__Problem set__
1 - In the passage on knowledge and faith, whose experience is offered as an example of a spiritual experience?
2 - Echo everything in the passage on knowledge and faith from "Then there is" down to "was strangely warmed.", word for word.
3 - Write what comes next in the passage on knowledge and faith, picking up after its last sentence.

··· Page ···

One kind of knowledge is knowledge of the physical universe. This is knowledge that we can obtain through our five senses and the measuring equipment that has been devised. This is the only kind of knowledge that materialist reductionists admit into evidence.
Then there is experiential knowledge not measurable or obtained through five senses. This category includes the knowledge of the self as a conscious being, and spiritual experiences, such as the experience of John Wesley when he felt that his heart was strangely warmed.
Then there are inferences or conclusions that we develop from knowledge. The theory of evolution is an inference developed from studies of fossils, of animals in the Galapagos Islands, etc. Whether that theory can continue satisfactorily to explain new facts coming from the fossil record and from the study of life at the cellular level remains to be seen.
The rational part of my faith is an inference from a combination of material evidence and nonmaterial experiential evidence. Though materialists rule nonmaterial experiential evidence out of bounds, I rule it as fully in bounds, and I condemn them for their arrogance and willful ignorance in refusing to admit into evidence such universally acknowledged experiential facts as the existence of human consciousness.
Leonard D. writes:
“I was hoping for a good definition of faith and an explanation of why reason is incomplete on its own and needs to be supplemented with faith”
Reason is incomplete (in one sense) because one of its most powerful methods, induction, is not logically sound. Induction is the process of generalizing from specific instances to general laws. Wikipedia has a tolerably good article on this, as a start. Of course we all use induction, all the time; it is part of our common sense. But that observation just moves the problem.

··· Data ···

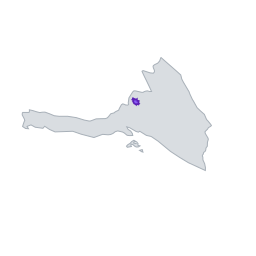 location of Emni Haili, Debub, Eritrea, rotated 136°
{"feature_id": "51966322B75745826178298", "entity_name": "Emni Haili", "entity_type": "district", "adm_level": 2, "iso_a3": "ERI", "parent_name": "Eritrea", "parent_adm1": "Debub", "projection": "equal_earth", "projection_center": [38.709, 14.717], "detail": "fine", "context": "in_parent", "style": "filled", "palette": "violet", "viewbox_px": 256, "rotation_deg": 136, "n_neighbors": 0, "source": "geoboundaries", "source_scale": "gbopen_adm2", "svg_char_len": 4063}
<svg xmlns="http://www.w3.org/2000/svg" viewBox="0 0 256 256"><g transform="rotate(136 128 128)"><path d="M55.3,155.7L54.6,147.1L54.1,141.3L53.6,135.2L53.2,129.5L55.3,125.9L56.3,122.6L58.9,111.7L59.9,109.5L61.9,103.7L62.2,102.0L64.2,94.6L64.0,89.7L63.6,84.8L64.7,81.9L65.6,79.5L65.6,77.6L66.0,73.0L66.3,71.8L67.5,71.8L69.9,72.4L71.7,71.9L73.7,71.9L75.3,71.8L76.2,70.4L77.5,65.0L78.3,63.9L78.9,63.6L80.7,62.6L82.3,61.1L83.5,59.9L84.0,59.7L85.3,59.6L86.6,58.9L87.2,58.2L88.9,57.6L90.5,57.9L91.6,57.2L92.4,56.8L93.2,56.8L94.0,56.2L94.3,55.2L94.8,54.6L96.1,53.2L96.6,52.2L96.9,51.2L97.2,50.4L97.7,49.0L99.9,45.6L101.9,43.7L108.6,60.9L111.3,71.0L113.7,81.7L115.5,97.7L117.2,105.8L119.9,109.9L121.8,117.5L123.4,117.8L124.6,119.9L126.6,127.0L128.1,129.7L128.8,127.4L128.7,126.1L128.2,123.9L128.7,121.0L129.8,119.3L132.3,121.6L133.7,123.4L134.1,126.9L134.7,128.9L137.4,133.0L139.7,134.2L142.6,134.5L145.0,135.4L147.0,136.9L150.7,141.1L159.1,144.8L166.0,156.1L170.0,164.0L183.2,175.9L185.5,181.6L186.7,187.1L189.4,186.9L194.2,193.0L195.6,197.6L199.5,199.3L200.1,196.6L202.0,198.8L202.8,202.3L200.3,203.7L197.6,205.0L197.2,204.9L196.3,206.5L195.0,210.9L193.6,212.2L192.9,212.3L188.6,208.2L187.9,208.0L187.0,208.8L186.3,209.6L184.3,206.5L182.8,203.7L180.8,200.4L178.8,199.0L176.7,197.1L174.6,192.8L172.5,188.0L169.3,184.1L163.4,178.5L158.0,171.4L153.9,164.0L151.2,160.1L150.1,159.1L144.6,156.7L140.8,153.3L137.8,150.5L136.0,149.7L134.3,149.7L130.5,150.2L127.4,148.5L126.1,148.5L124.1,147.9L122.4,147.3L120.5,148.1L116.6,149.3L115.0,149.0L114.1,147.3L113.6,146.0L112.2,144.6L111.1,144.6L110.5,145.8L106.4,149.0L99.5,150.7L97.9,150.6L96.7,149.3L93.2,143.9L92.2,143.1L91.4,143.0L89.8,142.3L88.3,141.3L87.0,139.1L85.7,137.9L84.2,142.2L81.7,149.7L80.4,153.8L78.6,159.0L78.1,159.1L77.2,158.7L73.8,152.3L71.7,149.8L70.0,150.0L68.9,151.2L68.1,153.4L67.3,154.8L66.4,155.3L64.6,155.0L61.7,154.0L58.7,154.2L55.7,155.7L55.3,155.7ZM136.0,112.6L136.9,114.2L137.5,114.0L138.0,113.5L138.4,112.3L141.9,114.6L141.7,116.0L139.6,116.1L137.2,115.5L134.9,115.7L132.3,115.1L131.6,112.6L133.3,113.8L134.2,113.5L134.4,113.1L133.2,111.5L131.5,111.1L131.6,109.8L132.3,109.3L132.8,108.6L131.8,106.8L133.7,107.2L135.0,108.3L135.7,109.6L136.0,112.6ZM134.5,101.0L135.2,103.9L133.1,102.8L132.7,102.2L133.7,101.1L133.9,100.3L134.5,101.0Z" fill="#d9dde1" stroke="#a8b0b8" stroke-width="1"/><path d="M106.4,141.8L106.4,141.6L106.5,141.5L106.6,141.4L106.5,141.2L106.4,141.0L106.4,140.9L106.2,140.8L106.1,140.7L106.1,140.4L106.1,140.2L106.2,139.9L106.1,139.7L106.1,139.4L105.9,139.3L105.7,139.3L105.7,139.2L105.6,139.3L105.5,139.2L105.4,139.2L105.2,139.0L104.9,139.0L104.8,138.8L104.8,138.7L104.7,138.7L104.4,138.5L104.4,138.4L104.3,138.2L104.2,138.0L104.2,137.9L104.0,138.0L103.9,138.0L103.9,137.9L104.0,137.9L103.9,137.8L103.7,137.8L103.4,137.7L103.3,137.8L103.2,137.8L103.5,138.4L103.6,138.5L103.4,138.8L103.1,138.9L102.9,139.0L102.8,138.9L102.7,138.9L102.6,139.0L102.4,139.3L102.2,139.4L102.2,139.5L101.9,139.6L101.9,139.8L101.9,140.1L102.0,140.2L101.9,140.3L102.0,140.4L102.0,140.5L101.9,140.5L102.0,140.6L101.9,140.6L102.0,140.7L102.0,140.8L102.1,141.0L102.2,141.3L102.2,141.5L102.2,141.8L102.1,142.0L101.9,142.2L102.0,142.2L102.0,142.3L101.9,142.3L101.8,142.5L101.7,142.6L101.8,142.6L102.0,142.8L102.1,143.0L102.1,142.9L102.2,143.0L102.3,143.0L102.5,143.0L102.6,143.3L102.7,143.5L102.8,143.5L103.0,143.7L103.0,143.8L103.2,143.7L103.2,143.8L103.2,143.7L103.3,143.7L103.3,143.8L103.5,143.9L103.5,144.0L103.5,144.3L103.5,144.5L103.5,144.9L103.5,145.0L103.5,145.3L103.5,145.5L103.7,145.8L103.7,146.0L103.8,146.1L104.0,146.0L104.1,145.9L104.2,145.7L104.3,145.5L104.5,145.5L104.5,145.4L104.4,145.4L104.5,145.4L104.4,145.3L104.5,145.3L104.6,145.2L104.7,144.9L104.8,144.9L104.8,144.7L104.8,144.8L104.9,144.7L105.0,144.6L105.0,144.4L105.2,144.2L105.2,143.9L105.3,143.9L105.3,144.0L105.3,143.9L105.5,143.7L105.7,143.4L105.8,143.5L105.8,143.4L105.9,143.2L106.0,143.1L106.0,142.9L106.2,142.7L106.3,142.6L106.4,142.4L106.4,142.2L106.3,141.9L106.4,141.8Z" fill="#8b5cf6" stroke="#5b21b6" stroke-width="1.5"/></g></svg>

···

__Answers provided__
1 - John Wesley's, when he felt that his heart was strangely warmed.

2 -
Then there is experiential knowledge not measurable or obtained through five senses. This category includes the knowledge of the self as a conscious being, and spiritual experiences, such as the experience of John Wesley when he felt that his heart was strangely warmed.

3 -
Ultimately, to believe almost anything beyond “I am”, you must rely on some belief in something unprovable, i.e., that the universe has laws which hold over all space and all time. This may seem obvious (as with any common sense), but can you prove that, say, the law of gravity will hold tomorrow? You cannot. You can merely state that the law of gravity has always held in all the cases we have observed in the past.
LA replies:
Leonard’s point also backs up a point made, I think, by Alan Roebuck: that the very premises on which science is based are not themselves provable by science, and that science depends on non-falsiable assumptions. Therefore the attempt some have made to exclude from knowledge all non-falsiable assertions is false.
John B. writes:
From Nietzsche’s On the Genealogy of Morals, “Third Essay: What is the Meaning of Ascetic Ideals?” Section 24, translation by Walter Kaufmann:
Strictly speaking, there is no such thing as science “without any presuppositions”; this thought does not bear thinking through, it is paralogical: a philosophy, a “faith,” must always be there first of all, so that science can acquire from it a direction, a meaning, a limit, a method, a right to exist. (Whoever has the opposite notion, whoever tries, for example, to place philosophy “on a strictly scientific basis,” first needs to stand not only philosophy but truth itself on its head—the grossest violation of decency possible in relation to two such venerable females!) There is no doubt of it—and here I cite the fifth book of my Gay Science (section 344):
“The truthful man, in the audacious and ultimate sense presupposed by the faith in science, thereby affirms another world than that of life, nature, and history; and insofar as he affirms this ‘other world,’ does this not mean that he has to deny its antithesis, this world, our world? … It is still a metaphysical faith that underlies our faith in science—and we men of knowledge of today, we godless men and anti-metaphysicians, we, too, still derive our flame from the fire ignited by a faith millennia old, the Christian faith, which was also Plato’s, that God is truth, that truth is divine.”
Kristor writes:
As it happens, I addressed just this question in my sally over at Secular Right earlier this year, replying to commenter The Kat. It works pretty well if you substitute “faith” for “belief”:
The Kat: You say that “it is not possible to make a rational argument for belief in God, because reason and faith-based belief are fundamentally incompatible.” But “faith-based belief” is just a way of writing “belief-based belief.” What you’ve written, then, is, “reason and belief are fundamentally incompatible.” But if this were true, you couldn’t perform the act of believing something you had logically demonstrated to be true.
Belief is not ipso facto unreasonable. Even things we believe, not by having thought them through, but as a result of a direct delivery of the senses—such as that fire is hot—are not therefore necessarily unreasonable. Beliefs are unreasonable only if they contradict our experience or our reason.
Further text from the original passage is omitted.